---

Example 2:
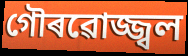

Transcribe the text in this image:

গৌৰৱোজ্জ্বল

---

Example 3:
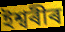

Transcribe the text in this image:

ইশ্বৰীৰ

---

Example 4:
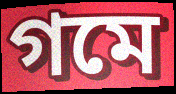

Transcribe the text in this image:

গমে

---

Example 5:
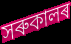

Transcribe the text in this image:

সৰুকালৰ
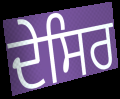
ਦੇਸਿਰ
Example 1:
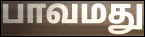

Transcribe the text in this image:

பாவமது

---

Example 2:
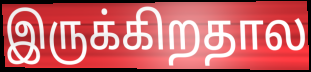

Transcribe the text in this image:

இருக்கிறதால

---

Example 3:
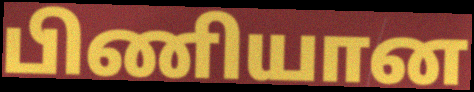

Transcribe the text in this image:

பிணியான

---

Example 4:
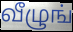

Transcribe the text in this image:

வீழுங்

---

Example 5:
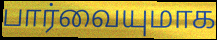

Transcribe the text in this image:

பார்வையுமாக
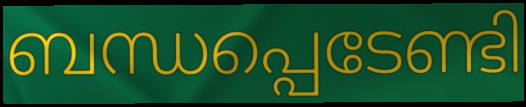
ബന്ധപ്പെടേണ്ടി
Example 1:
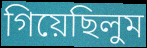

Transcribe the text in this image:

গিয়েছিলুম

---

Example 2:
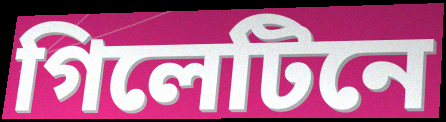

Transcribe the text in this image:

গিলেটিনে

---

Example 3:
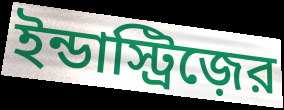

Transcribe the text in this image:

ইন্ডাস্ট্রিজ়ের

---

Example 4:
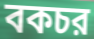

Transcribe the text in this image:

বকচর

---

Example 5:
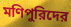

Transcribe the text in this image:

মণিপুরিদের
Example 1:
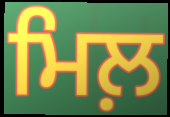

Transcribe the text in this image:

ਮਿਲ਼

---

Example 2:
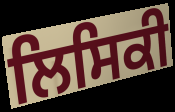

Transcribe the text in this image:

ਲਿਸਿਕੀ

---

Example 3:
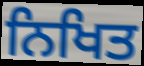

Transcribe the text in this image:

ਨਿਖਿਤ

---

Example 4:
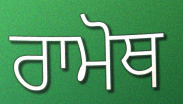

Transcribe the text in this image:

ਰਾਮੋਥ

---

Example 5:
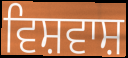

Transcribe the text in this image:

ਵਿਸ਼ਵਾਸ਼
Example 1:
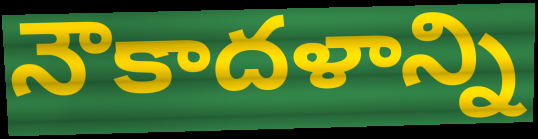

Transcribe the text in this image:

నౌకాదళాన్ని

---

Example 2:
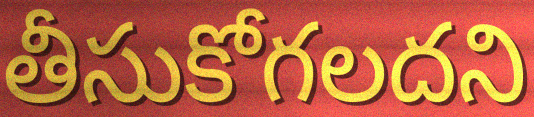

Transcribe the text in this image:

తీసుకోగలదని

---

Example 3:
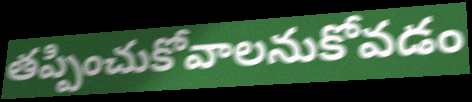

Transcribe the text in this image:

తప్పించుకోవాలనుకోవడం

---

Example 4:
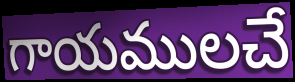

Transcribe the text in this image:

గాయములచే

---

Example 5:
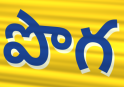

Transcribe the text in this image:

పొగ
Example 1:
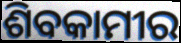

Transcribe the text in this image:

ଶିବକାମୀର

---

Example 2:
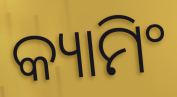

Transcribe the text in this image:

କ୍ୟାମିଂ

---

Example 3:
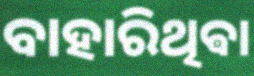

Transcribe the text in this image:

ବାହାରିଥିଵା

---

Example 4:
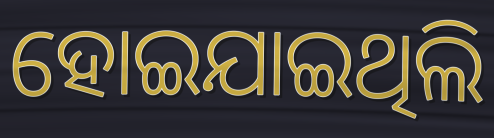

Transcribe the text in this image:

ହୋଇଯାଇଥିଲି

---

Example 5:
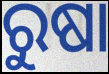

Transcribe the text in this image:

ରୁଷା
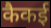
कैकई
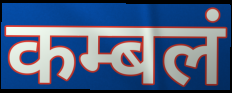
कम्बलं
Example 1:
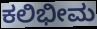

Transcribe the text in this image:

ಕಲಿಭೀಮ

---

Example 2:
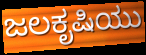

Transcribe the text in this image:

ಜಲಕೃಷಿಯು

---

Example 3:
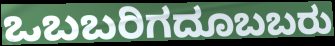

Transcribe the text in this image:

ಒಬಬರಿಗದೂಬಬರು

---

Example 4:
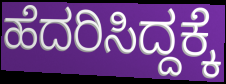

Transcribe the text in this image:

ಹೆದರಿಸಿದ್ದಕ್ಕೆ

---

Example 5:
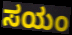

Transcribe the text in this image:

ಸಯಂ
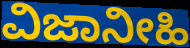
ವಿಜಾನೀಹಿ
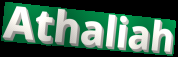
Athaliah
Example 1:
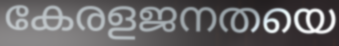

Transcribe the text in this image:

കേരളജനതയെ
● ● ● ● ● ● ●
> [TASK GOAL] Leave out the pictures and copy everything else in the records word for word.

> [WRITTEN RESPONSE]
---

Example 2:

Transcribe the text in this image:

গৌৰৱোজ্জ্বল

---

Example 3:

Transcribe the text in this image:

ইশ্বৰীৰ

---

Example 4:

Transcribe the text in this image:

গমে

---

Example 5:

Transcribe the text in this image:

সৰুকালৰ
ਦੇਸਿਰ
Example 1:

Transcribe the text in this image:

பாவமது

---

Example 2:

Transcribe the text in this image:

இருக்கிறதால

---

Example 3:

Transcribe the text in this image:

பிணியான

---

Example 4:

Transcribe the text in this image:

வீழுங்

---

Example 5:

Transcribe the text in this image:

பார்வையுமாக
ബന്ധപ്പെടേണ്ടി
Example 1:

Transcribe the text in this image:

গিয়েছিলুম

---

Example 2:

Transcribe the text in this image:

গিলেটিনে

---

Example 3:

Transcribe the text in this image:

ইন্ডাস্ট্রিজ়ের

---

Example 4:

Transcribe the text in this image:

বকচর

---

Example 5:

Transcribe the text in this image:

মণিপুরিদের
Example 1:

Transcribe the text in this image:

ਮਿਲ਼

---

Example 2:

Transcribe the text in this image:

ਲਿਸਿਕੀ

---

Example 3:

Transcribe the text in this image:

ਨਿਖਿਤ

---

Example 4:

Transcribe the text in this image:

ਰਾਮੋਥ

---

Example 5:

Transcribe the text in this image:

ਵਿਸ਼ਵਾਸ਼
Example 1:

Transcribe the text in this image:

నౌకాదళాన్ని

---

Example 2:

Transcribe the text in this image:

తీసుకోగలదని

---

Example 3:

Transcribe the text in this image:

తప్పించుకోవాలనుకోవడం

---

Example 4:

Transcribe the text in this image:

గాయములచే

---

Example 5:

Transcribe the text in this image:

పొగ
Example 1:

Transcribe the text in this image:

ଶିବକାମୀର

---

Example 2:

Transcribe the text in this image:

କ୍ୟାମିଂ

---

Example 3:

Transcribe the text in this image:

ବାହାରିଥିଵା

---

Example 4:

Transcribe the text in this image:

ହୋଇଯାଇଥିଲି

---

Example 5:

Transcribe the text in this image:

ରୁଷା
कैकई
कम्बलं
Example 1:

Transcribe the text in this image:

ಕಲಿಭೀಮ

---

Example 2:

Transcribe the text in this image:

ಜಲಕೃಷಿಯು

---

Example 3:

Transcribe the text in this image:

ಒಬಬರಿಗದೂಬಬರು

---

Example 4:

Transcribe the text in this image:

ಹೆದರಿಸಿದ್ದಕ್ಕೆ

---

Example 5:

Transcribe the text in this image:

ಸಯಂ
ವಿಜಾನೀಹಿ
Athaliah
Example 1:

Transcribe the text in this image:

കേരളജനതയെ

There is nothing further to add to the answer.